There is IP (issued patents), plus there is the trade secret and know how. C4V patents fall under the composition of matter landscape, and such patents are very difficult to breach, plus it is easy to identify should there be any breach by others. In addition, lot of process know how, trade secrets on the supply chain, component engineering and know-how on a specific design that exists in C4V, which has been made available for licensing to C4V. In order for our molecules to work best in a specific system, these all (design, engineering, process, supply chain and high yield integration) need to work jointly, otherwise it would be difficult for someone to meet performance as well as cost simultaneously. A phone call with our customer or supply chain partnership would be quite valuable to learn more on this topic in detail, and C4V is willing to organize such a call.
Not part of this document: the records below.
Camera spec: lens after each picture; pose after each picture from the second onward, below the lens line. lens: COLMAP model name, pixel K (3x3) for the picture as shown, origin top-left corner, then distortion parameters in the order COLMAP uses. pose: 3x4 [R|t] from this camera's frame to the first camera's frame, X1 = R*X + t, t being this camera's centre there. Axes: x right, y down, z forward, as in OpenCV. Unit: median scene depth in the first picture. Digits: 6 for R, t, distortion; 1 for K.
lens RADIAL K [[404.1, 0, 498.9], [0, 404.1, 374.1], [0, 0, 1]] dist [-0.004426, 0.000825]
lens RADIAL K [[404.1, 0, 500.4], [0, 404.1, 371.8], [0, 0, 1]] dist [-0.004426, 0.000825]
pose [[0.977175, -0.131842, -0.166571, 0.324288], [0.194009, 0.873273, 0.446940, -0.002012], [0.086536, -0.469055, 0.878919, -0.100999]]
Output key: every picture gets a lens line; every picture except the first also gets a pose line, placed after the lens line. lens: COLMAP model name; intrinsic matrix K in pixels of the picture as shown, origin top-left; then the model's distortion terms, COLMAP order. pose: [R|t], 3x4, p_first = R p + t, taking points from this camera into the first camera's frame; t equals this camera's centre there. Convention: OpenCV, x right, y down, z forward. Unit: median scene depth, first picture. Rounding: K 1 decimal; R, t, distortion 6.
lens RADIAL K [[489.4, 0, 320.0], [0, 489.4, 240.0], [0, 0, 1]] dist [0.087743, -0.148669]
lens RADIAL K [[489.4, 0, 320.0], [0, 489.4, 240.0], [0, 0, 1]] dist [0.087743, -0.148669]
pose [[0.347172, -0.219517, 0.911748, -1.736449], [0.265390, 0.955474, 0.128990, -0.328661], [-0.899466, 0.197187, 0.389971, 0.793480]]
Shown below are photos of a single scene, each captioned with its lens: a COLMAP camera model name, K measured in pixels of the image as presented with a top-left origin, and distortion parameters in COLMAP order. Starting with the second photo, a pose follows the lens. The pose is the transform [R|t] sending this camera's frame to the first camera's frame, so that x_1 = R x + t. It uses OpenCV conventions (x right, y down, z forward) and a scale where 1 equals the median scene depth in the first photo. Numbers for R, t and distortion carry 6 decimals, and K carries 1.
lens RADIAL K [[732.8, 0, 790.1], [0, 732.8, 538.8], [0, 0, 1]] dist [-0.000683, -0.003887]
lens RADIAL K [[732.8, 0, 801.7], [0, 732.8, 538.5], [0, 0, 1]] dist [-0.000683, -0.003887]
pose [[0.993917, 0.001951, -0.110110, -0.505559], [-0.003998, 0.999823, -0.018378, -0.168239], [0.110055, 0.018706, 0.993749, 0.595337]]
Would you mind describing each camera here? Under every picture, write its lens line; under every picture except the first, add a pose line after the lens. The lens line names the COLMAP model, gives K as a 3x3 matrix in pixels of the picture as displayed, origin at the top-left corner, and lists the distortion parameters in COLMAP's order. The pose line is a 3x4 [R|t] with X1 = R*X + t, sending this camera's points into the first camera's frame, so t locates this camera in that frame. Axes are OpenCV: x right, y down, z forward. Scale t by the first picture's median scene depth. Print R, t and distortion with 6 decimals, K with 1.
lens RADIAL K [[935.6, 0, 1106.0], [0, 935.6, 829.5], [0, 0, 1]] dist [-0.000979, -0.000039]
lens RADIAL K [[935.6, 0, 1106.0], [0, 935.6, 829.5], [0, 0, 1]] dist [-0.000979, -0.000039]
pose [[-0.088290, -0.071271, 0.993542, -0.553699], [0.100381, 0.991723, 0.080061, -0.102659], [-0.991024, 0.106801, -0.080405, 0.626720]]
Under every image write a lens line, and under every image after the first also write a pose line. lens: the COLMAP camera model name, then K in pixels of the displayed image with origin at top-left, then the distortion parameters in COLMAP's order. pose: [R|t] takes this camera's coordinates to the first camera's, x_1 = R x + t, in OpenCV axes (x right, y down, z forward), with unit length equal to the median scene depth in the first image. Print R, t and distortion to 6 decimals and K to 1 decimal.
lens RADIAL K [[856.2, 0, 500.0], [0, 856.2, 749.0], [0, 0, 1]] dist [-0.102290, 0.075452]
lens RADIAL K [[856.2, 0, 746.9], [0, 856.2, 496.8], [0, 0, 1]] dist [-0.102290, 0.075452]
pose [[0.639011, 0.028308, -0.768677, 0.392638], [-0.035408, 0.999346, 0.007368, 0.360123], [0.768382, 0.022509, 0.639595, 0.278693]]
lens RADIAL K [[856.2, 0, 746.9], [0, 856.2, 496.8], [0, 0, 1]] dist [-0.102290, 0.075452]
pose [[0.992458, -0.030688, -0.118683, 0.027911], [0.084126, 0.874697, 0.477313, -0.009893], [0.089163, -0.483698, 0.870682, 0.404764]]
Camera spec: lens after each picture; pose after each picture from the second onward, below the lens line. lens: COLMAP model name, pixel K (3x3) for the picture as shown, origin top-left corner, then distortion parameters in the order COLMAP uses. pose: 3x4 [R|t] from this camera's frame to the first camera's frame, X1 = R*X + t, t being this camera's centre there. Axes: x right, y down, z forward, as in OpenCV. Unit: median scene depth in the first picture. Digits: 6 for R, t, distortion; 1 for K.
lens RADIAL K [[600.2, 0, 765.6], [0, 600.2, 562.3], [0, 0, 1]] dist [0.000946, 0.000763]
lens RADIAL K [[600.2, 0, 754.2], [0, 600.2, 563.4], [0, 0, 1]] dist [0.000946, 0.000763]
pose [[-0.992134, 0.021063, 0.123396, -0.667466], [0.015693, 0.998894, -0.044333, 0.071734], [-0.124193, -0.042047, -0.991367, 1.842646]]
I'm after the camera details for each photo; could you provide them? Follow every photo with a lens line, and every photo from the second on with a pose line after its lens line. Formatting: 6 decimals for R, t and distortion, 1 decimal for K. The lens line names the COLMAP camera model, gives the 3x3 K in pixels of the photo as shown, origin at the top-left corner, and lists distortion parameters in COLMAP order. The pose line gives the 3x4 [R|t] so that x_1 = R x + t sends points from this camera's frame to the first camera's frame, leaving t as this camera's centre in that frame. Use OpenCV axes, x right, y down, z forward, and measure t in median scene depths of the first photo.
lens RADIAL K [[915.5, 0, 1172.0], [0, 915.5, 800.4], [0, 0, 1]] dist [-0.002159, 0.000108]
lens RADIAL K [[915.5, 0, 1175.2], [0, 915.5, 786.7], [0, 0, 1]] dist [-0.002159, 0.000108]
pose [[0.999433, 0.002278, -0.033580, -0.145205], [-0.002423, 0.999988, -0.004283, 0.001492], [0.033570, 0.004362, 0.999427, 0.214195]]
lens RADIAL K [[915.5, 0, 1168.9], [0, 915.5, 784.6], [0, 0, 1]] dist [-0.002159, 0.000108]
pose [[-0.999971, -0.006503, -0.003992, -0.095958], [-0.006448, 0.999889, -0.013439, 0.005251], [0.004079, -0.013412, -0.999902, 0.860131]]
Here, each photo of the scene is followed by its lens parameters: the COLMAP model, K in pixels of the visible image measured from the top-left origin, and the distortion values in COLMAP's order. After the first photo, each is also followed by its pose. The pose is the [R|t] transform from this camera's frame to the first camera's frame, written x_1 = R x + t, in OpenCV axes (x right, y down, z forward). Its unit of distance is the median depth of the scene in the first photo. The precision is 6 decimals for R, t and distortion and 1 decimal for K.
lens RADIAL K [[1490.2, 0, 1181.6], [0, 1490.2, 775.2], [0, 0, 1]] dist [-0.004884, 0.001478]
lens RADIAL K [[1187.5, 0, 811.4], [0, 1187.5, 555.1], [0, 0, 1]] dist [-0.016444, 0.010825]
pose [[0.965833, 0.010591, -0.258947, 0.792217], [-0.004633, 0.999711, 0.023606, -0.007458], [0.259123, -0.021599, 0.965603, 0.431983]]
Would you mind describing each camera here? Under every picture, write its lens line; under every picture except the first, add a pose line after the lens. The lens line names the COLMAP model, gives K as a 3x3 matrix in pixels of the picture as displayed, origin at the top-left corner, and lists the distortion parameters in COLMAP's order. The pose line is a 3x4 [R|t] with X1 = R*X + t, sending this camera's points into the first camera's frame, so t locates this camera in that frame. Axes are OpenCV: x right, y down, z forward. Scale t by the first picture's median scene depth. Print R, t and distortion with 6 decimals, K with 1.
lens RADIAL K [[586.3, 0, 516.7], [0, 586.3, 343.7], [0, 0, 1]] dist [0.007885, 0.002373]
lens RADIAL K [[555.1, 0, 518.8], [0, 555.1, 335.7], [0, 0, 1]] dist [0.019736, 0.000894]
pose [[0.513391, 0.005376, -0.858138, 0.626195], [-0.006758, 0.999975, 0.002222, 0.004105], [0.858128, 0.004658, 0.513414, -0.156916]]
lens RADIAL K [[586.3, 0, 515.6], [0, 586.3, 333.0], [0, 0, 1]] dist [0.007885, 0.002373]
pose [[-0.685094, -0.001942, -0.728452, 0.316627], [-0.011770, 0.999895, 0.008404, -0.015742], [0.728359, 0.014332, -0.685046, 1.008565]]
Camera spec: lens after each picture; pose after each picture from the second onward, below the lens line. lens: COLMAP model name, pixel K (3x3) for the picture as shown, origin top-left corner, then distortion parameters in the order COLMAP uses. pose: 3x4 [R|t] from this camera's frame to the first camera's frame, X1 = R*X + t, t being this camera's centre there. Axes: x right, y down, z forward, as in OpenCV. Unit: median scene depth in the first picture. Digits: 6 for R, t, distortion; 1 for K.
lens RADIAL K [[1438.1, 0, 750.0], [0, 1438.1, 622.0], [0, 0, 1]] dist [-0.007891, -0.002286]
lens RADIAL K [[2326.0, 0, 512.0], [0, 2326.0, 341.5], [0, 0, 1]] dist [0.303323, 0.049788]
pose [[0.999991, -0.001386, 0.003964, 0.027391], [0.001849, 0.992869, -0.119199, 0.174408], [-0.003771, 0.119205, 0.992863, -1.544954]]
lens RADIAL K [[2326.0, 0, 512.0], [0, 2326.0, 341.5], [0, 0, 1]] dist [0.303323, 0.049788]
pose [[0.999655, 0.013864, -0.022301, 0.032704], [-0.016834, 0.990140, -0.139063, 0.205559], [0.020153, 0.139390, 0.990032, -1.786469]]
ees International: Energy storage manufacturing is very challenging today. How does C4V plan and balance short-term commercial priorities vs. strategic product development priorities?
Both are to be done parallel. The key is to find the "low-hanging fruit" market and get in fast and secure POs, and get on a fast scale to revenue generation in a couple of these markets (C4V is already doing so with cell tower market and smaller off-grid segment), while have both NPI (new product introduction) and CIP (continuous improvement process) happening in parallel. Both NPI and CPI should have a target market, and the key again is to have customers lined up for the new products. We are happy to share our NPI and CPI roadmap for the technical as well as the commercial plan.
ees International: What are the major challenges an energy storage company faces today?
We ensure that a balance between DfC (design for cost) and DfM (design for manufacturability) is followed rigorously so that "must have" customer features are not compromised at all while scaling up. This includes life, reliability, and safety while reducing cost. While we design a product for the stationary market, we have been able to manage minimum changes on various components except one, adding which dramatically changes the lifetime of the battery (1000 cycles Vr 3000 cycles); on the other hand for vertical takeoff and landing (future product), we have designed a cell that uses the same class of material and design, but changes in other component to get higher energy and higher power density, but lower cycle life (~1000 cycles).
ees International: What's the next major feature C4V has in development and how long will it take to get that to market?
For the mobility market, the solid-state battery is the Holy Grail for lithium batteries. We are already sending semi-solid state cells for commercial testing, which planned to be in commercial production by the year 2023. Last year we were able to demonstrate a working solid state cell in a conference where more than 200 people watched us when we lit a light bulb with our solid-state battery.
However, we are diligently working on 2nd generation battery design that would not require any cooling up to 65°C, which we can produce in small size today; however more optimization on supply chain and processes is needed for commercial production. For Q4 2019 we are aiming to start supplying commercial design and this is expected to be in commercial production by 2021.
For the grid size stationary market, long duration storage capacity is the next big thing and we are working on a very unique battery chemistry coupled with deploying AI, and we hope to offer storage capability for days and possibly weeks instead of 2 to 4 hours; this is scheduled for mass production in 2020.